Nu de vernislagen en overschilderingen verwijderd zijn en de slijtage geretoucheerd, is de ware Van Eyck-stempel opnieuw bloot komen te liggen. Experts zijn zwaar onder de indruk. ‘De kleuren en details zijn opmerkelijk’, zegt Dubois. ‘In de originele luchtpartijen zitten subtiele kleurschakeringen met streperige wolken. Het landschap is nu lichter, kleurrijker en baadt in het zonlicht. De gebouwen vertonen een veelheid aan kleuren, met haarfijne details en een markant lichtspel. Materialen zijn weergegeven op een manier die het trompe-l’oeil benadert.’

In elk individu, gewaad of voorwerp komen verrassende details bovendrijven. In de hoeken van de nissen achter de opdrachtgevers van het kunstwerk blijken fijne spinnenwebben te zitten. In de wol van het lam duiken krulletjes op. In het zand onder de voeten van de pelgrims zitten sporen van voetafdrukken. Hun voeten zijn gezwollen, hun schoenen zitten onder het stof.

‘Als je naar de gezichten op het altaarstuk kijkt, dan maakten ze inderdaad veel realistischer reproducties dan hun voorgangers’ restaurator Hélène Dubois

Toch blijft het een populaire misvatting dat de Van Eycks altijd heel realistisch hebben geschilderd. ‘Als je naar de gezichten op het altaarstuk kijkt, dan maakten ze inderdaad veel realistischer reproducties dan hun voorgangers’, zegt Dubois. ‘Maar kijk je naar de plooien in de gewaden of naar de handen van de personages, dan zijn die absoluut niet natuurlijk. Ze zijn geïdealiseerd en geschilderd met veel contrasten, waardoor ze er gestileerd uitzien en meer weg hebben van een sculptuur.’

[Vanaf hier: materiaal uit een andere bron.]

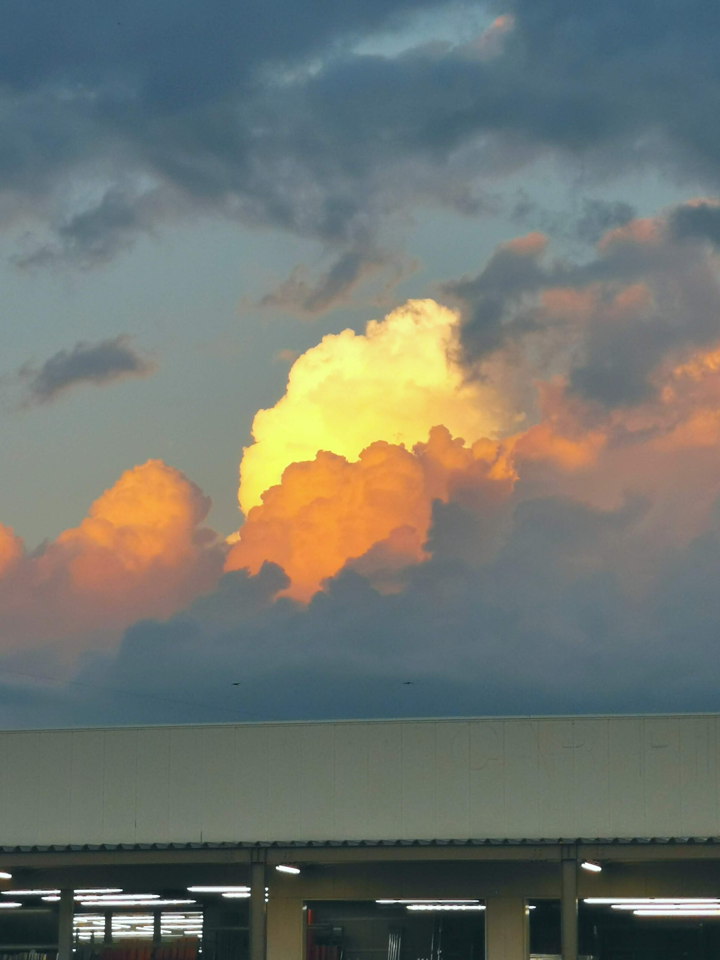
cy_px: 480
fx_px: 3661
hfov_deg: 11.2
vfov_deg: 14.9
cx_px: 360
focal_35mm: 132
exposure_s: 1/345
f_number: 2.4
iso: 50
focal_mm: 7.48
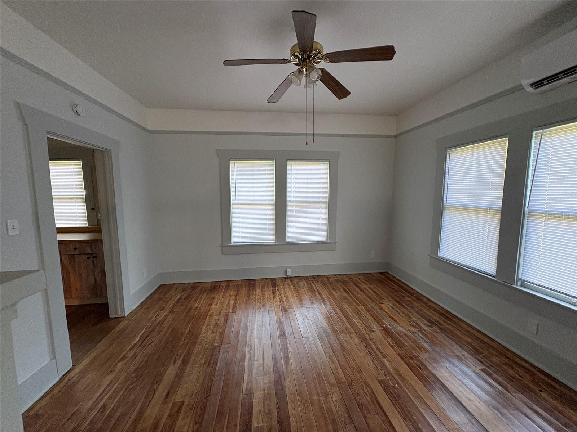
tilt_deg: -4.9
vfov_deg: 85.7
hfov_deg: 102.1
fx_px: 233
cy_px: 216
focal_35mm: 14
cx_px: 288
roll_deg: +1.6
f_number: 2.2
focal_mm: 2.22
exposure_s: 1/87
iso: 250
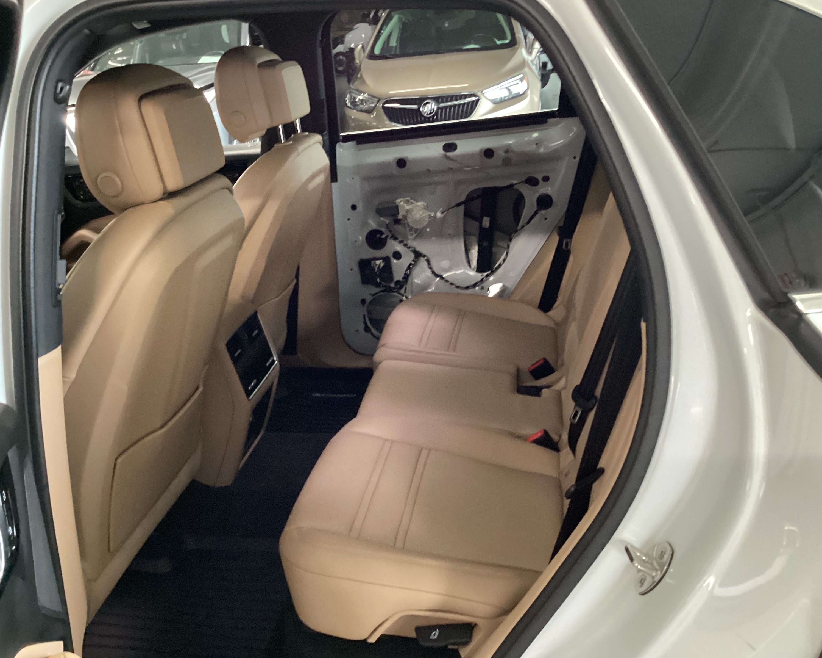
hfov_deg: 54.2
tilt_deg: -22.8
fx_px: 803
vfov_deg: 44.5
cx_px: 386
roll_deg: +4.4
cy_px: 328
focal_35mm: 33
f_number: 2.4
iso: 400
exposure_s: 1/30
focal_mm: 3.3
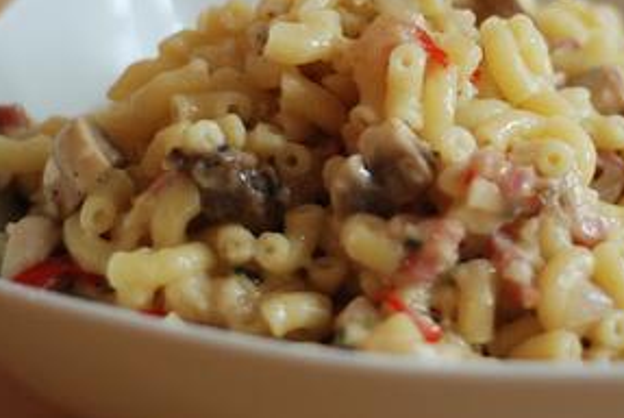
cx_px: 504
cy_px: 15
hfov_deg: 13.0
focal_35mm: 157
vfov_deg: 8.7
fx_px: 2724
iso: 400
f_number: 1.8
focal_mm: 50
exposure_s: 1/60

In oktober krijgt het altaarstuk een definitieve plek in een gloednieuwe vitrine in de sacramentskapel van de Sint-Baafskathedraal. De derde en laatste fase van de restauratiecampagne, waarbij de bovenste panelen van het open altaarstuk aan beurt komen, is gepland voor 2021, na het afsluiten van het Van Eyckjaar.